> **KUTIPAN DOKUMEN**:
========

Reinventing Government: Saatnya Pemkab Madina Menjadi Motor Kebangkitan Ekonomi Daerah

Oleh: Irwan Daulay
Pemerhati Pembangunan Daerah
Ekonomi nasional tengah mengalami kelesuan yang serius. Dalam situasi seperti ini, Pemerintah Kabupaten Mandailing Natal (Madina) harus lebih sigap membaca kondisi perekonomian warganya, kelesuan ekonomi harus segera diantisipasi.
Solusi tercepat tidak sekedar menunggu uluran tangan dari pemerintah pusat, melainkan dengan menciptakan produktivitas dan ekspansi pasar baru di tingkat lokal dan regional. Sudah saatnya pemerintah daerah menempatkan diri sebagai motor penggerak ekonomi—bukan sekadar administrator anggaran. Inilah semangat Reinventing Government—sebuah konsep pemerintahan yang berjiwa wirausaha, adaptif, dan proaktif dalam membangkitkan ekonomi rakyat.
Pertama, bangun ekosistem kolaboratif. Undang seluruh pelaku usaha—besar maupun kecil—untuk duduk satu meja bersama pemerintah daerah dan kalangan perbankan. Tanyakan pertanyaan paling mendasar: apa yang bisa kita lakukan bersama untuk meningkatkan kapasitas produksi dan menciptakan pasar baru bagi komoditas Madina? Pemerintah harus tampil sebagai fasilitator dan akselerator pertumbuhan.
Kedua, libatkan para profesional untuk merancang skema yang membuat Dana Desa (DD) benar-benar berdampak. DD tidak boleh lagi menjadi bancakan para mafia proyek kelas teri. Dana tersebut harus menjadi modal produktif yang menggeliatkan ekonomi desa dan mendorong tumbuhnya usaha rakyat. Tidak boleh ada lagi DD yang habis tanpa nilai tambah bagi perekonomian desa secara luas.
Ketiga, ciptakan proyek-proyek investasi yang berdampak cepat—terutama yang bersifat padat karya dan membuka lapangan kerja baru. Dorong pengusaha lokal untuk urunan modal dengan jaminan dukungan dari pemkab. Libatkan mereka dalam skema bisnis yang transparan dan menguntungkan. Bupati harus menjadi juru bicara utama dalam mempromosikan komoditas unggulan Madina, baik ke luar negeri maupun ke kabupaten sekitar. Apalagi bupatinya memiliki kemampuan komunikasi internasional dan jejaring yang luas—manfaatkan untuk menjual potensi Madina.

========

> **DATA YANG DISEDIAKAN**:
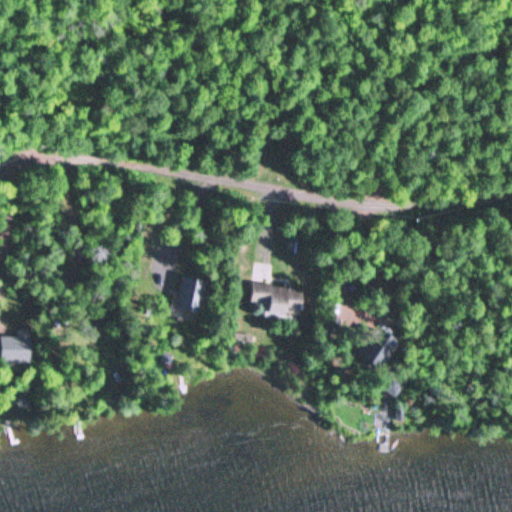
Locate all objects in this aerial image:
road: (254, 187)
building: (185, 295)
building: (268, 300)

========

> **PETUNJUK TUGAS**:
1. Tentukan apakah setiap pernyataan berikut sesuai dengan artikel tentang Pemkab Madina, lalu jawab ya atau tidak disertai kutipan persis dari artikel yang menjadi penentunya. (a) Dana Desa tidak boleh lagi dijadikan bancakan oleh mafia proyek kecil. (b) Artikel menganjurkan pemerintah daerah cukup menunggu bantuan dari pemerintah pusat. (c) Bupati diminta mempromosikan komoditas unggulan Madina hanya ke kabupaten sekitar.
2. Salin persis bagian artikel tentang Pemkab Madina yang dimulai dengan "Oleh: Irwan Daulay" dan berlanjut sampai "harus segera diantisipasi.".
Daftar di atas merupakan bahan tersendiri yang terpisah dari artikel.

> **JAWABAN TUGAS**:
1.
(a) Ya: "DD tidak boleh lagi menjadi bancakan para mafia proyek kelas teri."
(b) Tidak: "Solusi tercepat tidak sekedar menunggu uluran tangan dari pemerintah pusat"
(c) Tidak: "baik ke luar negeri maupun ke kabupaten sekitar"

2.
Oleh: Irwan Daulay
Pemerhati Pembangunan Daerah
Ekonomi nasional tengah mengalami kelesuan yang serius. Dalam situasi seperti ini, Pemerintah Kabupaten Mandailing Natal (Madina) harus lebih sigap membaca kondisi perekonomian warganya, kelesuan ekonomi harus segera diantisipasi.